First tested the Red/Force bike. The levers felt great in my hands, and the speed, ease (short lever throw) and accuracy of the shifting, both front and rear, blew me away. (Note: I'm coming from a low end 25lb road bike w/ 105/Tiagra mix, so might not take much for me to be impressed). Particularly on the rear shifting, I barely had to move the lever and it shifted. Almost like pressing a button. One other thing of note: I rode this bike up a pretty steep hill (10-15% grade) in the lowest gear, and it honestly didn't feel that much easier than my current bike, despite being 8+lbs lighter. It was a good hill, and got me a bit winded. The low gear combo on both bikes has the same gear ratio (Roubaix 34/28, current bike 30/25).

Next up, the Ultegra. I know much of this is personal preference, but I HATED it! I don't know if perhaps the bike wasn't adjusted properly, but the shifting, esp. on the front, and the feel of the levers just felt sloppy compared to SRAM, and didn't feel as good in my hands ergonomically. Also, after first riding the SRAM bike for 20 min, it became apparent how easy to use and intuitive DoubleTap shifting was. I caught myself twice trying to do a DoubleTap shift on the Ultegra... and again, I've been riding a bike w/ Shimano brifters for the last ~2yrs, so it's not like I don't know how it works.

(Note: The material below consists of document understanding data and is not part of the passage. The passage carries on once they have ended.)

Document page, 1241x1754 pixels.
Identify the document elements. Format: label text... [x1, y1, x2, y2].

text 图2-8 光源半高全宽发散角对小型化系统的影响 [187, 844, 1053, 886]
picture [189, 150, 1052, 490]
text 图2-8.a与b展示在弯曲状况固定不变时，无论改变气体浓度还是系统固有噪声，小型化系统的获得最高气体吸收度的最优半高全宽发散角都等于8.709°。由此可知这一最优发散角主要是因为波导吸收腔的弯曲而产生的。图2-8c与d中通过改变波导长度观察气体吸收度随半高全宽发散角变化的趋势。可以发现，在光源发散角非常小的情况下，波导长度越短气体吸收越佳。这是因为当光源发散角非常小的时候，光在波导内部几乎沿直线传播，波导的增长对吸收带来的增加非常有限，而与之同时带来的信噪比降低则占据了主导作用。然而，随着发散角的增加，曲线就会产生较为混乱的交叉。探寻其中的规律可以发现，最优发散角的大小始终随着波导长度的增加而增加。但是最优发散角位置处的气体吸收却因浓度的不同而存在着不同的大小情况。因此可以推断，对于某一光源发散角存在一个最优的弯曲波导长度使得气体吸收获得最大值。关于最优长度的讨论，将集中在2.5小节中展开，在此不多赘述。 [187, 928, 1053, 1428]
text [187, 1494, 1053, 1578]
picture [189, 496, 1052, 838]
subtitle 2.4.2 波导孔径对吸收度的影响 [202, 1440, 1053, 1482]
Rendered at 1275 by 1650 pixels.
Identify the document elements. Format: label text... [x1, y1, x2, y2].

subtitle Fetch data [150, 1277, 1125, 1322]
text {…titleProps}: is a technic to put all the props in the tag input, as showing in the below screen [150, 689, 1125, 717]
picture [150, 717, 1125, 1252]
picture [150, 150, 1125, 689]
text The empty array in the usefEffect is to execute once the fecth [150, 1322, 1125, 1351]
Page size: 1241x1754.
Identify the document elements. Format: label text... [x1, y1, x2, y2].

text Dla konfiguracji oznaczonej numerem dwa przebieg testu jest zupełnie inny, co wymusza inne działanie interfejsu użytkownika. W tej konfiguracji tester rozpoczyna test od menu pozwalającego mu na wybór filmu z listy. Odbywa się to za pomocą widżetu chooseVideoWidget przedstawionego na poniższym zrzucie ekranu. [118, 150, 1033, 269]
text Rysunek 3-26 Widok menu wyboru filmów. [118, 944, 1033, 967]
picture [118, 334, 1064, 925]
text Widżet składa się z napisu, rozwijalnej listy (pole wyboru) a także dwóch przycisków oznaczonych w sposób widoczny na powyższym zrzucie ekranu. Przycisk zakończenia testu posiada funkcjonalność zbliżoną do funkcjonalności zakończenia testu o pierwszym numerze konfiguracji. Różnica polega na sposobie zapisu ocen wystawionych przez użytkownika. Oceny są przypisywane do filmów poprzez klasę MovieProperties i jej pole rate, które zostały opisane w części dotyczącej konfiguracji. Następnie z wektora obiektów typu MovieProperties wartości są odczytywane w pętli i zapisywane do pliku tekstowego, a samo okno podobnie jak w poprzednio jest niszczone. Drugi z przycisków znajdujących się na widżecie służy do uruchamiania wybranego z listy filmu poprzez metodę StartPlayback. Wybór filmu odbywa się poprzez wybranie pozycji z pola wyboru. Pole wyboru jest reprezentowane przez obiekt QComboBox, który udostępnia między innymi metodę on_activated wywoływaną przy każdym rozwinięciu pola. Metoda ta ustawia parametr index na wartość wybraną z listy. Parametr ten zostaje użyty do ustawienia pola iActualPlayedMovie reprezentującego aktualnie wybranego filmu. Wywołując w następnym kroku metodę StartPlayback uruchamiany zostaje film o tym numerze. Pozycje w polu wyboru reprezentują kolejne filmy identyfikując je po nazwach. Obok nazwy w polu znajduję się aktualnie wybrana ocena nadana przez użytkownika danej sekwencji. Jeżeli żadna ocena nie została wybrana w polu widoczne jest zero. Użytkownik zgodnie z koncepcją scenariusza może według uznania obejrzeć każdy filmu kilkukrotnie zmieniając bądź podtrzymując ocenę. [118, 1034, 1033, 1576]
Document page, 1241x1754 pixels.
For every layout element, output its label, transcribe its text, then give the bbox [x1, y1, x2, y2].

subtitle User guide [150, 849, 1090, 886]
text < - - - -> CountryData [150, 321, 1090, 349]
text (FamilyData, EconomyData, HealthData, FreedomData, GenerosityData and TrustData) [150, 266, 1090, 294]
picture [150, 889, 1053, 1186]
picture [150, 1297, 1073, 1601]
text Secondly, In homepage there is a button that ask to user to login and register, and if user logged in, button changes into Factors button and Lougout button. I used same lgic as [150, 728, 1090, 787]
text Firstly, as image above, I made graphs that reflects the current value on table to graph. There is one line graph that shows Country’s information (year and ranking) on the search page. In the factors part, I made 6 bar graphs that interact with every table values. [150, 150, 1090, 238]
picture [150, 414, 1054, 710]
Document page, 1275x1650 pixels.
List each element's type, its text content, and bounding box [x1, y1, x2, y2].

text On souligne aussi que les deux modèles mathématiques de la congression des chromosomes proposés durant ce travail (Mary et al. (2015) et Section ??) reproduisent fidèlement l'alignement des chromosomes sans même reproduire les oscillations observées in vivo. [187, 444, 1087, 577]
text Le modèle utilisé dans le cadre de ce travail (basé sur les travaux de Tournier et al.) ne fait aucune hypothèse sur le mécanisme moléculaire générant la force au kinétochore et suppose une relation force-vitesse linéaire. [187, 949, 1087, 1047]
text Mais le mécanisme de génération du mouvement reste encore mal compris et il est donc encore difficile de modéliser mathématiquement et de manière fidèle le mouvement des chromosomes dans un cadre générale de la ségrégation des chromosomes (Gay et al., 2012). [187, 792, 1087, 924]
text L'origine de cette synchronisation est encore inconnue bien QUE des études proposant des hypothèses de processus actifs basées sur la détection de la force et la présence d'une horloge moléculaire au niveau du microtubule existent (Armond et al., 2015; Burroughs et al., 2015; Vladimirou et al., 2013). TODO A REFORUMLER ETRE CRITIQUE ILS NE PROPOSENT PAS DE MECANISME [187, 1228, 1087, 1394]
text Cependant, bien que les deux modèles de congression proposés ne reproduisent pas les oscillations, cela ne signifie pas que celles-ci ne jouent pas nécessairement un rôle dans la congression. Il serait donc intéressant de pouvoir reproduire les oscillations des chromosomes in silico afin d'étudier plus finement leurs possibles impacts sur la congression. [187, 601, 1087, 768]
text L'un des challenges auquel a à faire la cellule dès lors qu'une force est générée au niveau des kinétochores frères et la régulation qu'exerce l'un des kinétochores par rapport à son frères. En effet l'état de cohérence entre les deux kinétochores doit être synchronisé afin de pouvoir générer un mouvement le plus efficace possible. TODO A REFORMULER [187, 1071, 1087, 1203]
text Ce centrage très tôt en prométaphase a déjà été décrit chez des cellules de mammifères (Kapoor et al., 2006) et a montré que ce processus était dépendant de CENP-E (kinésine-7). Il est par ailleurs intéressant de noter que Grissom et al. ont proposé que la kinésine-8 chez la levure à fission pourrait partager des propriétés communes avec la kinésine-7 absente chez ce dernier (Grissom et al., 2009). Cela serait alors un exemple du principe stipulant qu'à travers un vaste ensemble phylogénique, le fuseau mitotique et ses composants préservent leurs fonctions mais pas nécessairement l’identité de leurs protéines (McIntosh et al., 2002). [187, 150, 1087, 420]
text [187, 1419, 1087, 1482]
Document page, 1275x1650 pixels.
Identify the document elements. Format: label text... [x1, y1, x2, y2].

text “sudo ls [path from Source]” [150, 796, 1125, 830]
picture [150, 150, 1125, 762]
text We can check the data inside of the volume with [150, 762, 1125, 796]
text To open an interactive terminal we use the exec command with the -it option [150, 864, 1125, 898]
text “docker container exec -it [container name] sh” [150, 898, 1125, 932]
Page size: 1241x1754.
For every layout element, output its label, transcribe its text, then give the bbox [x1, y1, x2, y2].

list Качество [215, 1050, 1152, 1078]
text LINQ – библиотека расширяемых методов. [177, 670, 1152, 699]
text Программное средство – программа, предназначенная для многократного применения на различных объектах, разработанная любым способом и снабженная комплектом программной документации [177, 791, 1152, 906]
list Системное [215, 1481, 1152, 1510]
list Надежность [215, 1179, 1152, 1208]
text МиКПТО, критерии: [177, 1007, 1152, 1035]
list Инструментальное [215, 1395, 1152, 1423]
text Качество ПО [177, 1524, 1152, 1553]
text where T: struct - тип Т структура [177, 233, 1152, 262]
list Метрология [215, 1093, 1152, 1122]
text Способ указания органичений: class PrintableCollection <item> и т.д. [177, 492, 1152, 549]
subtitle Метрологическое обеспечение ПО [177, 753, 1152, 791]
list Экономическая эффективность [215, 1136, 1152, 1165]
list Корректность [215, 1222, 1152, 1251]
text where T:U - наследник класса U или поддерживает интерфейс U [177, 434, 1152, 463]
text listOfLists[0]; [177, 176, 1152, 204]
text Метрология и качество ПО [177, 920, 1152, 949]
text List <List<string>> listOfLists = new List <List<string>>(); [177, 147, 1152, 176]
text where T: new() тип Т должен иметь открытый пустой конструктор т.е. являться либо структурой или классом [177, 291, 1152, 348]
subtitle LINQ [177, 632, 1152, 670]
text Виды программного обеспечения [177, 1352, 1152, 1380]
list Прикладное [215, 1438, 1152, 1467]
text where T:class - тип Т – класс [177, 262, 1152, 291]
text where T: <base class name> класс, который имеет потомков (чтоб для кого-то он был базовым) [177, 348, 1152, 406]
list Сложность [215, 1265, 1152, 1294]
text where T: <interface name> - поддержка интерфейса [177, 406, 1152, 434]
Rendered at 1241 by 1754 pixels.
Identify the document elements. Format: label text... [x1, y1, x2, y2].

Last up, the Rival/Apex. Here's where things got interesting for me. The feel of the levers in my hands felt identical to the Red levers. More importantly, the feel and quickness of the shifting was nearly just as good as Red. Maybe a little more slop in rear shifting, but not much (definitely not enough to justify paying significantly more $). Most importantly, I rode up that same 10-15% grade hill on this bike, and it was an absolute breeze in the 34/32 gear, despite being 3lbs heavier than the SL3 w/ Red/Force! Mind blown again!!

This is where I had my epiphany, and realized that the bike weight isn’t that big of a deal, but I must have the 11-32 WiFli gearing! So, I’m pretty sure I’m gonna go w/ the Le Champ Heat, cross my fingers that I’ll get one w/ the 11-32 cassette, and if not, buy one + mid cage RD and sell the old stuff on eBay. If I do happen to get obsessed w/ bike weight again later, I can still do the wheel upgrade, and for roughly the same out of pocket cost, will have one that’s lighter than the Le Champ Fire.
I
f you’re a recreational rider that does a lot of hills, I think you’ve gotta try a 32T cog. The difference was night and day!


----------